(DATA FOR ANALYSIS Opens)

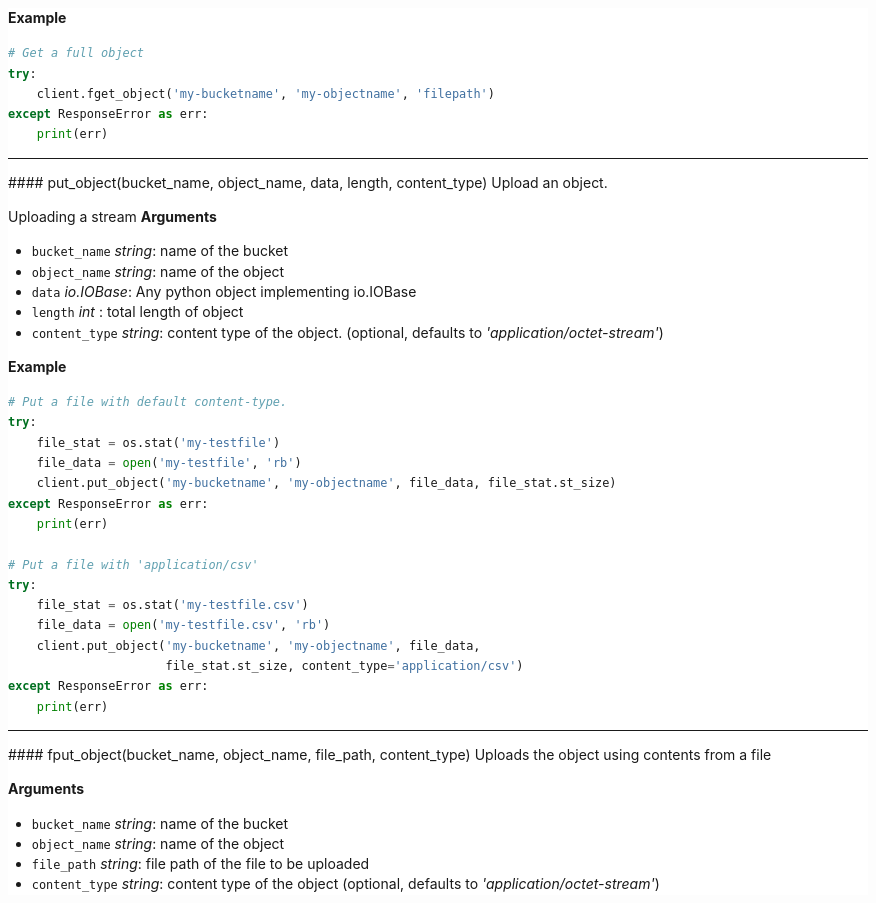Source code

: __Example__
```py
# Get a full object
try:
    client.fget_object('my-bucketname', 'my-objectname', 'filepath')
except ResponseError as err:
    print(err)
```
---------------------------------------
<a name="put_object">
#### put_object(bucket_name, object_name, data, length, content_type)
Upload an object.

Uploading a stream
__Arguments__
* `bucket_name` _string_: name of the bucket
* `object_name` _string_: name of the object
* `data` _io.IOBase_: Any python object implementing io.IOBase
* `length` _int_ : total length of object
* `content_type` _string_: content type of the object. (optional, defaults to _'application/octet-stream'_)

__Example__
```py
# Put a file with default content-type.
try:
    file_stat = os.stat('my-testfile')
    file_data = open('my-testfile', 'rb')
    client.put_object('my-bucketname', 'my-objectname', file_data, file_stat.st_size)
except ResponseError as err:
    print(err)

# Put a file with 'application/csv'
try:
    file_stat = os.stat('my-testfile.csv')
    file_data = open('my-testfile.csv', 'rb')
    client.put_object('my-bucketname', 'my-objectname', file_data,
                      file_stat.st_size, content_type='application/csv')
except ResponseError as err:
    print(err)
```


---------------------------------------
<a name="fput_object">
#### fput_object(bucket_name, object_name, file_path, content_type)
Uploads the object using contents from a file

__Arguments__
* `bucket_name` _string_: name of the bucket
* `object_name` _string_: name of the object
* `file_path` _string_: file path of the file to be uploaded
* `content_type` _string_: content type of the object (optional, defaults to _'application/octet-stream'_)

(DATA FOR ANALYSIS Closes)

» **PROBLEM STATEMENT**
Set down the records above exactly, leaving out pictures.

» **YOUR RESPONSE**
Source code

: __Example__
```py
# Get a full object
try:
    client.fget_object('my-bucketname', 'my-objectname', 'filepath')
except ResponseError as err:
    print(err)
```
---------------------------------------
<a name="put_object">
#### put_object(bucket_name, object_name, data, length, content_type)
Upload an object.

Uploading a stream
__Arguments__
* `bucket_name` _string_: name of the bucket
* `object_name` _string_: name of the object
* `data` _io.IOBase_: Any python object implementing io.IOBase
* `length` _int_ : total length of object
* `content_type` _string_: content type of the object. (optional, defaults to _'application/octet-stream'_)

__Example__
```py
# Put a file with default content-type.
try:
    file_stat = os.stat('my-testfile')
    file_data = open('my-testfile', 'rb')
    client.put_object('my-bucketname', 'my-objectname', file_data, file_stat.st_size)
except ResponseError as err:
    print(err)

# Put a file with 'application/csv'
try:
    file_stat = os.stat('my-testfile.csv')
    file_data = open('my-testfile.csv', 'rb')
    client.put_object('my-bucketname', 'my-objectname', file_data,
                      file_stat.st_size, content_type='application/csv')
except ResponseError as err:
    print(err)
```


---------------------------------------
<a name="fput_object">
#### fput_object(bucket_name, object_name, file_path, content_type)
Uploads the object using contents from a file

__Arguments__
* `bucket_name` _string_: name of the bucket
* `object_name` _string_: name of the object
* `file_path` _string_: file path of the file to be uploaded
* `content_type` _string_: content type of the object (optional, defaults to _'application/octet-stream'_)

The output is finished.